The Snack Artist.

A Minimalist approach to snacking.

Snack Artist
With football season in full swing and the holidays on the way, this would be a good time to go deep on snacking.

When I used to work in an office, one of my coworkers would regularly bring in a large jar of dry roasted peanuts. He used to leave the dry roasted peanuts in a few different spots around the office.

Several times a day he would walk by and grab a handful of peanuts from the jar.  He would also gesture at people, with the jar and say “nuts” ?  I would usually answer yep, then, keep on walking.  Other times, I would grab a handful en-route to a meeting.

I always wondered why he didn’t just leave the nuts in his office. Later, I realized my coworker had a snacking strategy. By leaving snacks in a location outside of his office, he had established a routine whereby he needed to get up and walk to get to the snack.

It also gave him a chance to take a break and socialize a bit. If the nuts had stayed at his desk, they would be gone quicker, even if you factor in the occasional sharing, which really dropped off during cold and flu season.

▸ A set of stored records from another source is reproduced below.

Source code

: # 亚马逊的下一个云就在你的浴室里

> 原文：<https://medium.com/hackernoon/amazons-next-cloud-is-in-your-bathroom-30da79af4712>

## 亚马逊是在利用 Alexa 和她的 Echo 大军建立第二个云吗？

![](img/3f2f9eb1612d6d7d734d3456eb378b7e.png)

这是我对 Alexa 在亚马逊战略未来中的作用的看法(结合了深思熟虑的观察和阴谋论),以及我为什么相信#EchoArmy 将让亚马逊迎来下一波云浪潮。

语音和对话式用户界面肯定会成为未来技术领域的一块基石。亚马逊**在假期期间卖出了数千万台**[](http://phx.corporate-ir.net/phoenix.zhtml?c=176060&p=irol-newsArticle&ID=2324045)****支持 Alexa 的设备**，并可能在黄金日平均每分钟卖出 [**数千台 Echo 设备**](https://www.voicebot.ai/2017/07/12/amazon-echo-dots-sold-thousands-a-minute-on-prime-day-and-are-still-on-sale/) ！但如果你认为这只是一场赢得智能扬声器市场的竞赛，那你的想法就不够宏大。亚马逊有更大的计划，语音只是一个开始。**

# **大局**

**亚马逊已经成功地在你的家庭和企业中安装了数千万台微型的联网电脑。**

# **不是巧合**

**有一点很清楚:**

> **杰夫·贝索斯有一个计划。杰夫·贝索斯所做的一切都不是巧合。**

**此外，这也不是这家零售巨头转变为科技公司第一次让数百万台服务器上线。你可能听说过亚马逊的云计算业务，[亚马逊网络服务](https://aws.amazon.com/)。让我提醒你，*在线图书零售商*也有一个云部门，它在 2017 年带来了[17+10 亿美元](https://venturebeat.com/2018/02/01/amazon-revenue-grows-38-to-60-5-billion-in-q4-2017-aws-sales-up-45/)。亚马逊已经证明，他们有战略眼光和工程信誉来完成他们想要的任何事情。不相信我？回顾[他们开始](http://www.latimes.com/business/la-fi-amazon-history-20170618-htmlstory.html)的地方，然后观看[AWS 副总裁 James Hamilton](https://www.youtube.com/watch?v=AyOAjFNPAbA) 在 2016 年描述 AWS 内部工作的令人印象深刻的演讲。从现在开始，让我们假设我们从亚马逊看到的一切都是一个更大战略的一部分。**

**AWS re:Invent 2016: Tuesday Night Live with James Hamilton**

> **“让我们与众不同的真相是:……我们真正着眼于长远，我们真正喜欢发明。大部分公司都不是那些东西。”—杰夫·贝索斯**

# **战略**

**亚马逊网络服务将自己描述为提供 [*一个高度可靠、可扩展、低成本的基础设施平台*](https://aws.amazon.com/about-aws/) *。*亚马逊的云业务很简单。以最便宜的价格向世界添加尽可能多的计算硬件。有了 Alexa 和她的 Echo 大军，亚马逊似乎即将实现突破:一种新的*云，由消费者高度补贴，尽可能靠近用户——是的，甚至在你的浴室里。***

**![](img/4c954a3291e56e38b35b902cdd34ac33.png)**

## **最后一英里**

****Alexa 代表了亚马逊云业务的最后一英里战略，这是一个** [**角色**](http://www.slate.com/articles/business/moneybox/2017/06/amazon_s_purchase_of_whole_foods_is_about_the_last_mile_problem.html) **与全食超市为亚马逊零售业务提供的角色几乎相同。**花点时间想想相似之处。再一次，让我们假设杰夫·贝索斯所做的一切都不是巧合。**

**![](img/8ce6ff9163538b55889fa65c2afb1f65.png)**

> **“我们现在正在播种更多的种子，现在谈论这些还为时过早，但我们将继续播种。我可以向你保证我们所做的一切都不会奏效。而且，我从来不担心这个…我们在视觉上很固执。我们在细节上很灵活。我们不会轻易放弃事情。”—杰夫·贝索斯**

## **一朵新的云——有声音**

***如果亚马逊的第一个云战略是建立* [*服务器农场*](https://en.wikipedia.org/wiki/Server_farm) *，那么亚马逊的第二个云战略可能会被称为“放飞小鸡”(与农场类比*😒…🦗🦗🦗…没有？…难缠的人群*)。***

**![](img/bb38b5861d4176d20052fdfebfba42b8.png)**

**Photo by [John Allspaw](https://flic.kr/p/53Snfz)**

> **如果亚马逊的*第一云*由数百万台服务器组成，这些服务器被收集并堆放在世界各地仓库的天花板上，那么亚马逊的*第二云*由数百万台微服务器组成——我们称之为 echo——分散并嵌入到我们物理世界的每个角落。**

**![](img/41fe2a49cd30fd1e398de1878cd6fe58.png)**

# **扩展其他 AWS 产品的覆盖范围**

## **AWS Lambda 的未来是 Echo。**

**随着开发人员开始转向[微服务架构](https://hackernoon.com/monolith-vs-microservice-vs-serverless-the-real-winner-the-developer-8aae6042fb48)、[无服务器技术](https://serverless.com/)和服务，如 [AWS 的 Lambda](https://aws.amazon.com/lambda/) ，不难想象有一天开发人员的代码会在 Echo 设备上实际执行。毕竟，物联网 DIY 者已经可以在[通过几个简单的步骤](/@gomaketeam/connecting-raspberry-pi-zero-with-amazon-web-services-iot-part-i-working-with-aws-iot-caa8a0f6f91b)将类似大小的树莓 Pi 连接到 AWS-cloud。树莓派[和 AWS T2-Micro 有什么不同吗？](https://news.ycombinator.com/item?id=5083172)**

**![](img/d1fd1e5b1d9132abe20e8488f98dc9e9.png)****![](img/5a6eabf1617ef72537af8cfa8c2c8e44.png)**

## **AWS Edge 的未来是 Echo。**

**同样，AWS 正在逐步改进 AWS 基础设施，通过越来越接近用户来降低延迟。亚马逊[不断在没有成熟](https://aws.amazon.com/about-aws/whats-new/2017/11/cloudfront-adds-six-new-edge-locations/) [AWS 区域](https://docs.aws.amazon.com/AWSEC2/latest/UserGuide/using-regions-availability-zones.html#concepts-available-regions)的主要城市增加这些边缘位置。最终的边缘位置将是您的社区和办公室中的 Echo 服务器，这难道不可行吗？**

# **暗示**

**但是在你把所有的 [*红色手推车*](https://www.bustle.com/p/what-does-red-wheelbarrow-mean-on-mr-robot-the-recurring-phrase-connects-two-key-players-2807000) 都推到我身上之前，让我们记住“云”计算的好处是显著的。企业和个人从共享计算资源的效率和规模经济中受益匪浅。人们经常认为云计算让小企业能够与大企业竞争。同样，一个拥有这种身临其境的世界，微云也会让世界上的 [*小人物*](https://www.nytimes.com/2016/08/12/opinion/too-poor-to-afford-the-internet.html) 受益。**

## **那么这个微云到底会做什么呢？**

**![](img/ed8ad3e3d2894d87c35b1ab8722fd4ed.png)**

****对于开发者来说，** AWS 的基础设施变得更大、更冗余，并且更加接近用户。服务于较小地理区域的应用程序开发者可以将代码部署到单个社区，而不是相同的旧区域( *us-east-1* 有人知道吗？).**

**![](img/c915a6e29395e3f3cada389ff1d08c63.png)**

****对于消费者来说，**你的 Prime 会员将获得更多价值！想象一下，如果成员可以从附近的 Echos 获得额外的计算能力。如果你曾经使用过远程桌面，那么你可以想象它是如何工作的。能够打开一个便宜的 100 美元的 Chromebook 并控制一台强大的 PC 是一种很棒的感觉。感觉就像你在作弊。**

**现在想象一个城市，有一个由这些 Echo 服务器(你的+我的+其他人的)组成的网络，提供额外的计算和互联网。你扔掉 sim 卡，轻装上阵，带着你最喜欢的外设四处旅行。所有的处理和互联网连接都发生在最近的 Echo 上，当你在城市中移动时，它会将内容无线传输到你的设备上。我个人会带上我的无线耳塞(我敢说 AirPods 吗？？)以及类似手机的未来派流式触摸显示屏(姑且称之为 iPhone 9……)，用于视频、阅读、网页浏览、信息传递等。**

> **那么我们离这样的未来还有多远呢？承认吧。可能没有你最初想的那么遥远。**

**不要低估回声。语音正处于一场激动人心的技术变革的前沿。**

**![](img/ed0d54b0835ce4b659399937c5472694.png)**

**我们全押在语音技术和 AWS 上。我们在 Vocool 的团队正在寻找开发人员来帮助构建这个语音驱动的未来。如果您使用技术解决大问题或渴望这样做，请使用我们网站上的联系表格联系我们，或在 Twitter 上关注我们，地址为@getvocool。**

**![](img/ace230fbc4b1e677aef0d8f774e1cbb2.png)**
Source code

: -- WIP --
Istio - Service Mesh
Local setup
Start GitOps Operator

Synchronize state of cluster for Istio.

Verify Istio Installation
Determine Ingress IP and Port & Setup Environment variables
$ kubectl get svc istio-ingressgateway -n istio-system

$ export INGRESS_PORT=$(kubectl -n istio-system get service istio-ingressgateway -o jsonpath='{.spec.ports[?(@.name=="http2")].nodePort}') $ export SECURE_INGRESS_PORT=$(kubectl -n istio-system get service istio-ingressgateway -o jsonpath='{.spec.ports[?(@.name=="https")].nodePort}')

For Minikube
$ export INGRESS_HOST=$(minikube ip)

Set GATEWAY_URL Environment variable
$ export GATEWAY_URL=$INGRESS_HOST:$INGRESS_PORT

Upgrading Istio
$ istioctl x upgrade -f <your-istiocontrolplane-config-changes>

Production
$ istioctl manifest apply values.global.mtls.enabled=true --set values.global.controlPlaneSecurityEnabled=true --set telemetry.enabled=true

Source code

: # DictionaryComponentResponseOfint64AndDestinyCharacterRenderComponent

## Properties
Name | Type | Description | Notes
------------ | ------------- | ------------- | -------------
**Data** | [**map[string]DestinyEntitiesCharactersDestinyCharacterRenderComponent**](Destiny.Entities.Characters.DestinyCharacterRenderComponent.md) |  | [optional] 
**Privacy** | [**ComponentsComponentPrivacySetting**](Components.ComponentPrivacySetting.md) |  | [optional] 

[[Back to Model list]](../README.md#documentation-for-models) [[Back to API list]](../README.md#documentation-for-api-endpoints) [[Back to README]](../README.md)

I’ve often thought about how I can limit my snacking. At a football or baseball game, I’ve been known to go through a large bag of roasted peanuts along with the other requisite beverages. This is simply because at the game the bag of peanuts is in my lap and there’s nowhere else to put it.   Sharing helps, but not much.

So, with this in mind, I set out to limit my snacking at home. I’ve come up with a simple method of portion control that works well while I’m at my desk, reading or watching TV.


Here are the core elements of my snack plan:

  • Choose a snack that you can eat one or two at a time. Think mixed nuts, goldfish, mini pepperonis.
  • Put these snacks in a very small container ¼ cup. I like the stainless steel sauce cups pictured above.
  • Skip the sauce, just put in the snack. Anything that requires dipping is probably bad news.
  • Fill the small cup up and take it with you, leaving any containers or large bowls behind.
  • Eat the snacks slowly, one of the time, avoiding handfuls.
  • When possible always have a glass of ice water nearby. The ice water is a distraction from the snacks, so you’ll often find yourself having sip of ice water instead of more nuts.
  • When the small cup is empty, you’re done. Your goal is to have that small cup last as long as possible.  Just think of it as endurance.

This really works for me. I get to enjoy snacks, I just need to think about it a little bit more and make it last.

In Spain and Italy, I noticed these small cups in cafes and restaurants. Sometimes they were filled with olives, nuts or small bread sticks.

So, for a meal, instead of ordering a plate of appetizers like chicken wings or mozzarella sticks, folks just whet their appetites with a small portion to go along with their wine or beer. For a table, they might order antipasto, which included meats and several cups of olives, for the table.


Antipasto Frug Style

This is definitely not rocket science, it’s not even dieting.  It’s just figuring out some interesting ways to make less equal more.